The early chapters set the stage for Greene County’s 1970 football season by outlining the roots of integration in the South beginning with Brown v. Board of Education in 1954 and how it and the Civil Rights Act of 1964 eventually led to Georgia, and Greene County in particular, being integrated in the classroom and on the athletic field. Barnhart discusses how the three high schools in Greene County—Greensboro, Union Point, and Corry—eventually became one by the fall of 1970. In addition, he outlines the rollout of integration of the Greene County school district population in 1965–66 and how it eventually led to athletics being integrated in the fall of 1970.

Returning to each of the players, as well as the coaches, teachers, and administrators who contributed to that 1970 season, Barnhart interviews these contacts to revisit this important time in all their lives. Their stories make plain that football merely served as the backdrop for the sociological interactions and events taking place in Greene County, Georgia, the South, and the United States at the end of the civil rights era and how change would be as rewarding as it was difficult.

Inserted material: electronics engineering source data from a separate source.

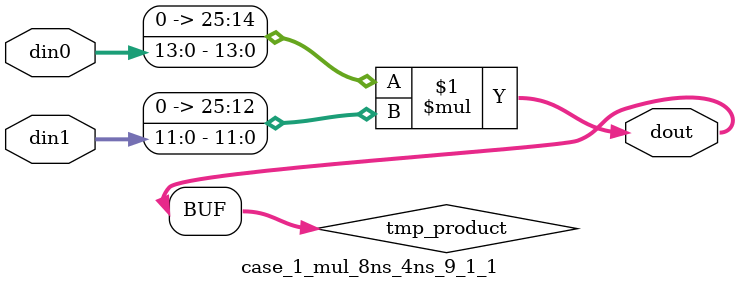
<source format=v>

`timescale 1 ns / 1 ps

 (* use_dsp = "no" *)  module case_1_mul_8ns_4ns_9_1_1(din0, din1, dout);
parameter ID = 1;
parameter NUM_STAGE = 0;
parameter din0_WIDTH = 14;
parameter din1_WIDTH = 12;
parameter dout_WIDTH = 26;

input [din0_WIDTH - 1 : 0] din0; 
input [din1_WIDTH - 1 : 0] din1; 
output [dout_WIDTH - 1 : 0] dout;

wire signed [dout_WIDTH - 1 : 0] tmp_product;
























assign tmp_product = $signed({1'b0, din0}) * $signed({1'b0, din1});











assign dout = tmp_product;





















endmodule

</source>
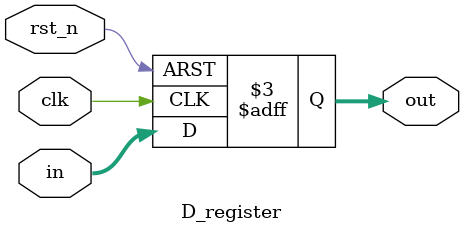
<source format=v>
module D_register (
    input clk,
    input rst_n,
    input [31:0] in,
    output reg [31:0] out
);

    always @(posedge clk or negedge rst_n) begin
        if (!rst_n) begin
            out <= 32'h00000000;
        end
        else begin
            out <= in;
        end
    end

endmodule

</source>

Google ‘Mr. College Football,’ and only Tony Barnhart pops up. Barnhart has established himself with superb writing, copious research, and great integrity over a lifetime of sports journalism. I can think of no one else who has earned the respect of virtually every competitor, fan, and administrator. His role in the beginning of the blending of white and African American student-athletes is a story that must be told. The forming of his unique high school team is an important marker in racial progress. The fact of a championship shaped from the nightmare of racism is the triumph of the human spirit. The writing of this beautiful book is the gift of a genius who was there for all of it. Read it with care—your life will never be quite the same.

—Bill Curry, former head football coach at Georgia Tech, Alabama, Kentucky, and Georgia State

Winner

IPPY Award, Independent Publisher Book Awards

About the Author/Editor

TONY BARNHART was a newspaper reporter for thirty-five years before becoming a college football television analyst for ESPN, CBS, and the SEC Network. He is the author of five books, including Always a Bulldog: Players, Coaches, and Fans Share Their Passion for Georgia Football. He is a member of the Georgia Sports Hall of Fame's class of 2021, winner of the Bert McGrane Award from the College Football Writers Association, and a Grady Fellow at UGA's School of Journalism. Today he writes for his own website, TMG College Sports, and lives in Dunwoody, Georgia, with his wife, Maria.